GCC COBOL Posix Functions and Adapter
Purpose
GCC COBOL provides COBOL bindings for some POSIX functions. Feel free to contribute more. Insofar as possible, the functions take the same parameters and return the same values as defined by POSIX. Among others, they are used by the COBOL compatibility library (see libgcobol/compat/lib/gnu). They are installed in source form. The user may choose to compile them to a library.
ISO COBOL does not specify any relationship to any particular
operating system, and does not reference POSIX. The raw capability is
there, of course, via the CALL statement. But that's not very
convenient, and offers no parameter validation.
For simple functions, e.g. unlink(2), the UDFs simply call the
underlying C library. More complex functions, though,
e.g. stat(2), pass or return a buffer. That buffer is normally
defined by what members must exist, but its exact layout is left up to
the C implementation and defined by the C header files, which are not
parsed by GCC COBOL. Consequently we do not know, at the COBOL level,
how to define the struct stat buffer required by stat(2). For
such functions, we use a C "shim" function that accepts a buffer
defined by GCC COBOL. That buffer has the members defined by POSIX
and a layout defined by GCC COBOL. The COBOL application calls the
COBOL POSIX binding, which uses the shim function to call the C
library.
To take stat(2) as an example,
COBOL program uses
COPY posix-stat.
01 stat-buf.
COPY posix-statbuf. *> gcc/cobol/posix/cpy
FUNCTION POSIX-STAT(filename, stat-buf)
libgcobol/posix/udf/posix-stat.cbl
passes stat-buf to
posix_stat in libgcobol
posix_stat calls stat(2),
and copies the returned values to its input buffer
Contents
The installed POSIX bindings and associated copybooks are in cpy and udf:
cpy/copybooks used by functions inudfudf/COBOL POSIX bindingst/simple tests demonstrating use of functions inudf
Any buffer shared between the COBOL application and a COBOL POSIX
function is defined in cpy/. While these buffers meet the POSIX
descriptions -- meaning they have members matching the standard --
they probably do not match the buffer defined by the C library in
/usr/include.

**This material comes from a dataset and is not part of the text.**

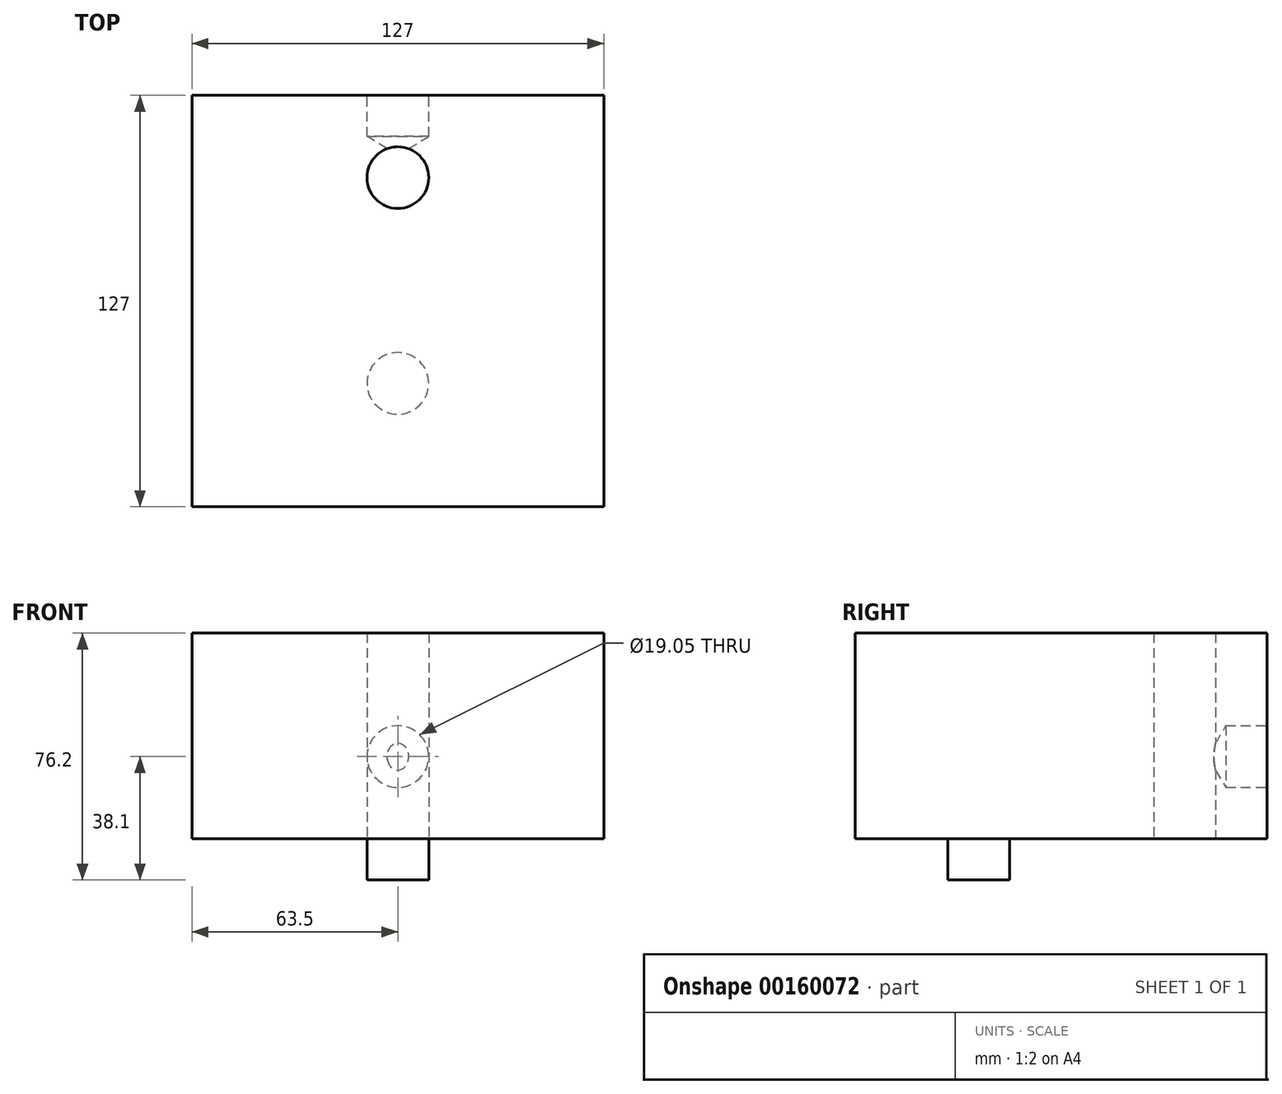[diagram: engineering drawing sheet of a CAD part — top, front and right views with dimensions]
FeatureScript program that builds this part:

GCC COBOL does not parse C, and therefore does not
parse C header files, and so has no access to those C buffer definitions.
The machine-shop tools are in bin/.
bin/developer tools to aid creation of POSIX bindingsscrape.awkextracts function prototypes from the SYNOPSIS of a man page.udf-genreads function declarations and, for each one, produces a COBOL User Defined Function (UDF) that calls the function.
Finally,
shim/C support for POSIX bindings, incorporated in libgcobol
Prerequisites
for developers, to generate COBOL POSIX bindings
To use the POSIX bindings, just use the COPY statement.

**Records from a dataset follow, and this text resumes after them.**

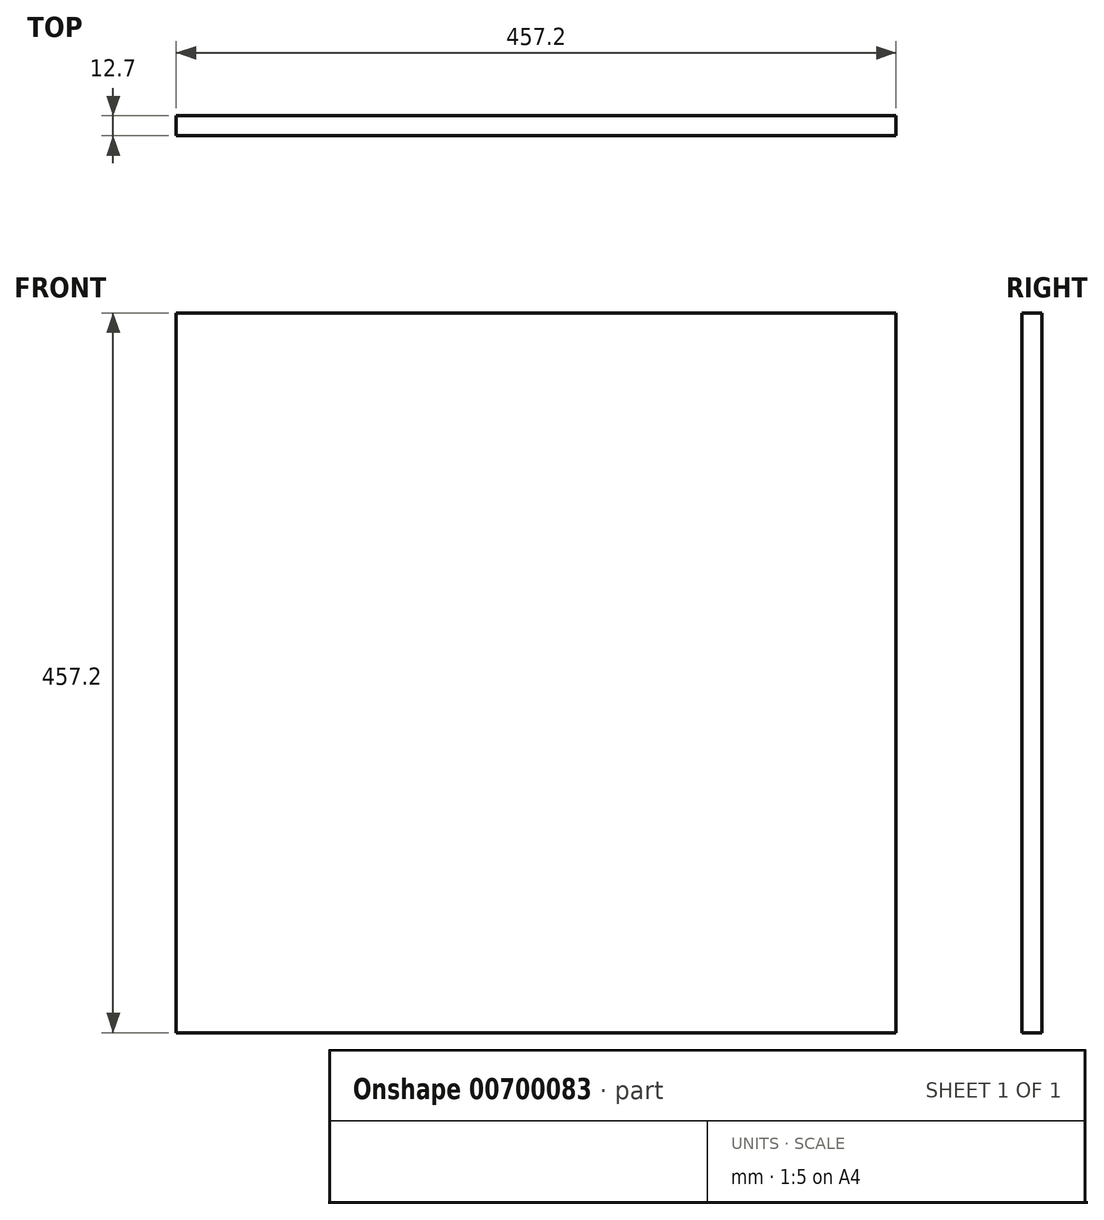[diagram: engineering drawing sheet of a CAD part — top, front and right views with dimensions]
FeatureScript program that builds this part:
annotation { "Feature Type Name" : "Feature", "Feature Type Description" : "" }
export const myFeature = defineFeature(function(context is Context, id is Id, definition is map)
    precondition{}
    {
        {
            var Q0;
            Q0=qCreatedBy(makeId("Top.planeOp"),FACE);
            var sketch = newSketch(context, id + "F0", { "sketchPlane" : qUnion([Q0])});
            skLineSegment(sketch, "E0.bottom", {"start": v(228.6, -6.35) * mm, "end": v(-228.6, -6.35) * mm});
            skLineSegment(sketch, "E0.top", {"start": v(228.6, 6.35) * mm, "end": v(-228.6, 6.35) * mm});
            skLineSegment(sketch, "E0.left", {"start": v(228.6, -6.35) * mm, "end": v(228.6, 6.35) * mm});
            skLineSegment(sketch, "E0.right", {"start": v(-228.6, -6.35) * mm, "end": v(-228.6, 6.35) * mm});
            skPoint(sketch, "E0.middle", {"position": v(0, 0) * mm});
            skSolve(sketch);
        }
        {
            var Q0;
            Q0 = qSketchRegion(id + "F0", true);
            var Q1;
            Q1=makeQuery(id+"F0.imprint","IMPRINT",FACE,{"disambiguationData":[TD([[makeQuery(id+"F0.imprint","IMPRINT",EDGE,{"derivedFrom":sQuery(id+"F0.wireOp",EDGE,"E0.bottom")}),-1.0]])]});
            extrude(context, id + "F1", {"entities" : qUnion([Q0, Q1]), "depth" : 457.2 * mm, "offsetDistance" : 25.4 * mm});
        }
    });
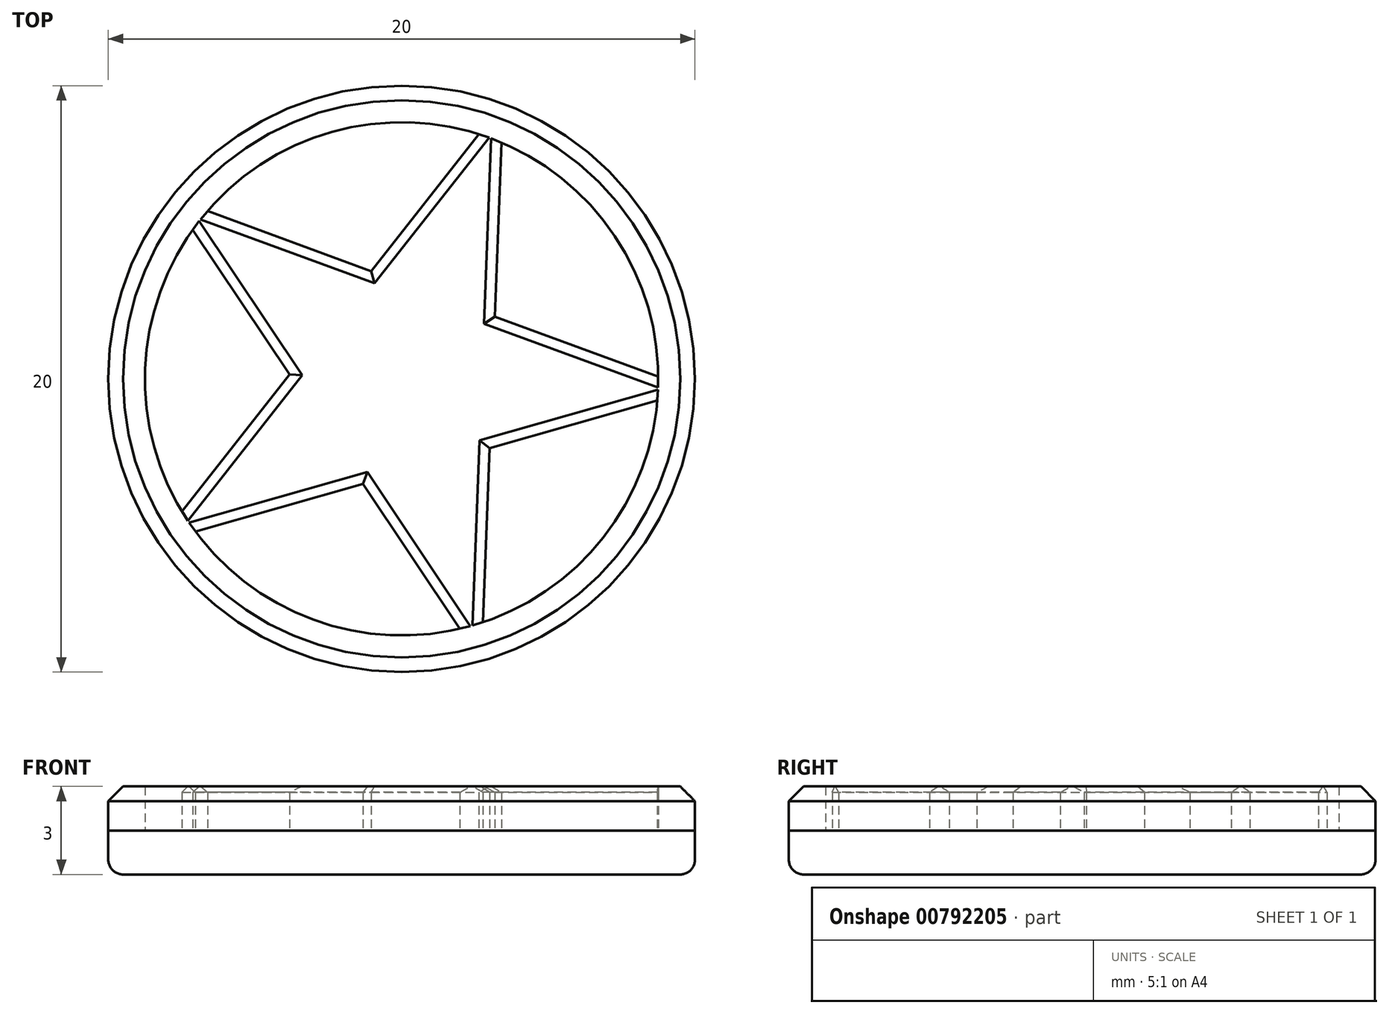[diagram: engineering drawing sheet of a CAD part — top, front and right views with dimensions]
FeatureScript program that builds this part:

To create new ones, use udf-gen. udf-gen is a Python program that
imports the PLY pycparser module module,
which must be installed.
udf-gen is lightly documented, use udf-gen --help. It can be a
little tedious to set up the first time, but if you want to use more a
few functions, it will be faster than doing the work by hand.
Limitations
udf-gen does not
- generate a working UDF for function parameters of type
struct, such as is used by stat(2). This is because the information is not available in a standardized way in the SYNOPSIS of a man page. - define helpful Level 88 values for "magic" numbers, such as permission bits in chmod(2).
None of this is particularly difficult; it's just a matter of time and
need. The scrape.awk script finds 560 functions in the Ubuntu LTS
22.04 manual. Which of those is important is for users to decide.
Other Options
IBM and MicroFocus both supply intrinsic functions to interface with the OS, each in their own way. GnuCOBOL implements some of those functions.
Portability
The UDF produced by udf-gen is pure ISO COBOL. The code should be
compilable by any ISO COBOL compiler.